Сяовэнь возвращалась с работы в приподнятом настроении. Приняв душ, она начинала заигрывать с Ван Чанчи, словно те, кто, не насытившись в ресторане, дома удовлетворяли свой аппетит тарелкой лапши. С каждым разом в ее арсенале становилось все больше способов раззадорить его, однако нижняя часть Ван Чанчи никак не откликалась. От стыда он даже не мог открыть глаза. Он понимал, что, уделяя ему внимание, Сяовэнь хотела пробудить его орган от спячки, но, вместе с тем, в ее отработанных движениях он ощущал себя очередным ее клиентом. А может, таким образом она хотела перед ним извиниться? Или посочувствовать? А то и вовсе хотела одарить своей милостью? Иной раз, пытаясь его расшевелить, она сама засыпала. Тогда он убирал ее ноги со своего тела, словно освобождаясь от бревен. В такие моменты он думал: «Неужели я так и промучаюсь всю свою жизнь? Себя я еще обманывать могу, но как я потом обману Дачжи? Может, лучше развестись? Взять с собой Дачжи и уйти, пока он еще плохо соображает, взять и вычеркнуть мать из его жизни? Не будет ли это слишком жестоко? Но если не проявить жестокость, вся эта грязь облепит Дачжи, будто листовки на фонарных столбах. Потом эту грязь уже ничем не отдерешь и не смоешь, и тогда он превратится в дрянного мальчишку». Мысля в таком направлении, Ван Чанчи уже был готов встать и без всяких колебаний уйти. Он даже делал рывок руками, но, словно не в силах выдержать собственного веса, так и оставался на уровне размышлений. Ван Чанчи понимал, что если он уйдет прямо сейчас, то окажется в положении курицы с яйцом. По крайней мере работать он точно не сможет. Как выкладывать стены с Дачжи на руках? Никто бы ему этого и не позволил, а если бы и позволил, он бы и сам не взял сына в такое жуткое место. Уже не говоря о давящем на уши строительном шуме, а также об опасностях, связанных с падением кирпичей и арматуры, одной только строительной пыли было бы достаточно, чтобы Дачжи задохнулся…

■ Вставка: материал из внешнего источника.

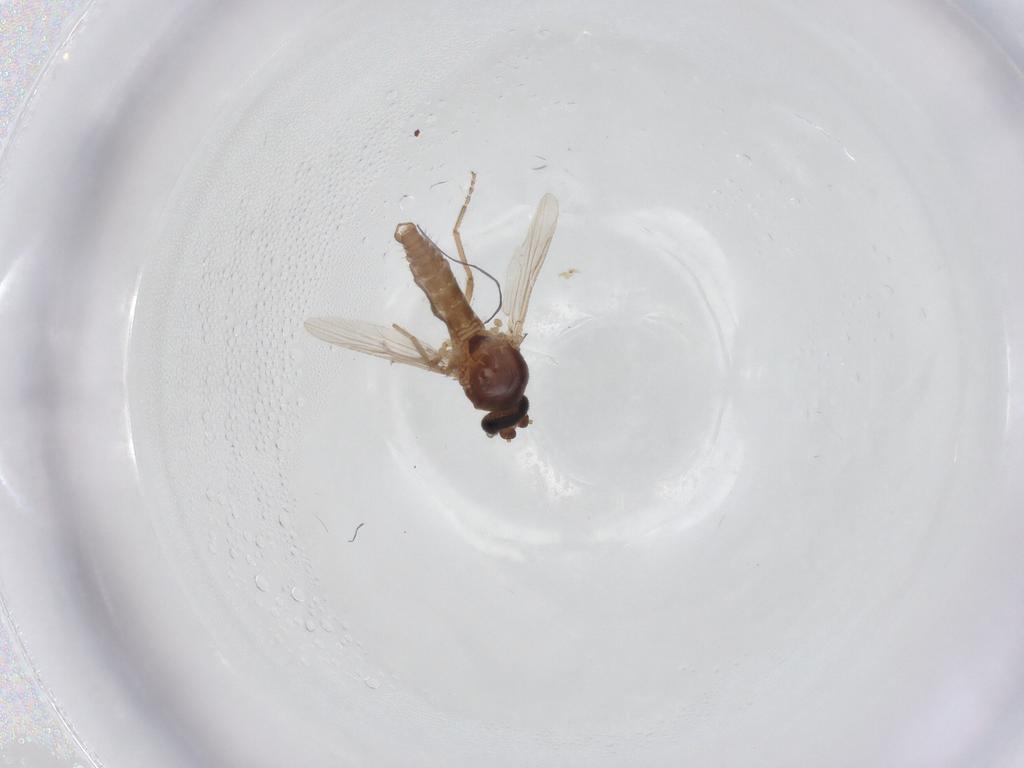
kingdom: Animalia
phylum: Arthropoda
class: Insecta
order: Diptera
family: Ceratopogonidae
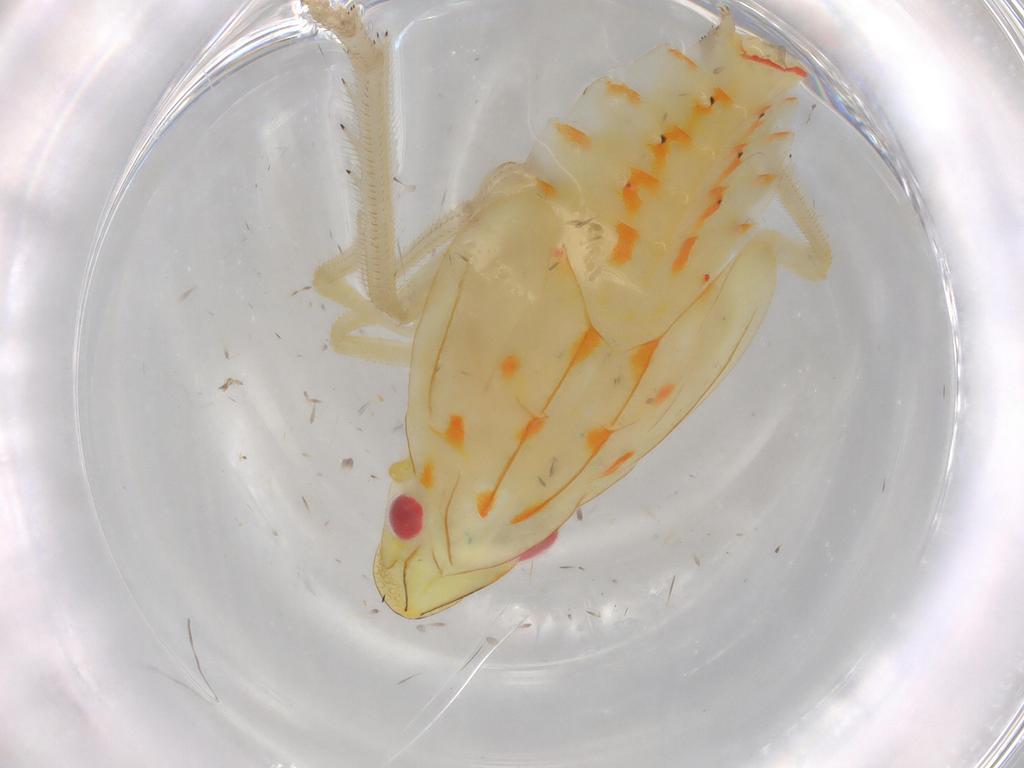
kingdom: Animalia
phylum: Arthropoda
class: Insecta
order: Hemiptera
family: Tropiduchidae
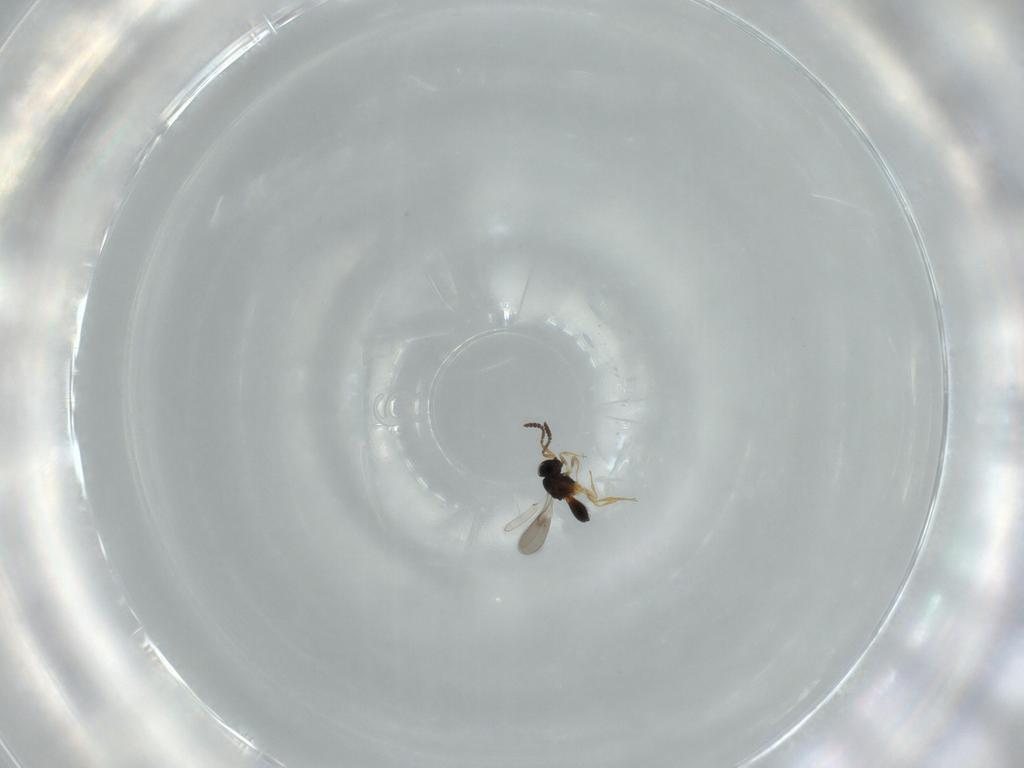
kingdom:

Ван Чанчи ворочался с боку на бок, понимая, что любая из выбранных им дорог заводит в тупик, который он не просто не мог преодолеть, а об который еще и бился лбом. Потирая лоб, он начинал размышлять по новой: «Плыть по течению или катиться вниз всякий дурак сможет. Чем дольше длится падение, тем больше в нем очарования, тем веселее жить. Надо лишь выплюнуть свое достоинство и снизить уровень своих ожиданий от Дачжи, и тогда можно будет продолжать жить, как живется. Но хочу ли я этого на самом деле?» Душа Ван Чанчи сопротивлялась. Как-то раз он разбудил Сяовэнь и спросил: «Ты можешь заниматься чем-то другим?» Сяовэнь, продирая спросонья глаза, ответила: «Могу, но при условии, что ты будешь залезать на меня». Сказав это, она снова отрубилась, оставив Ван Чанчи наедине со своими мыслями.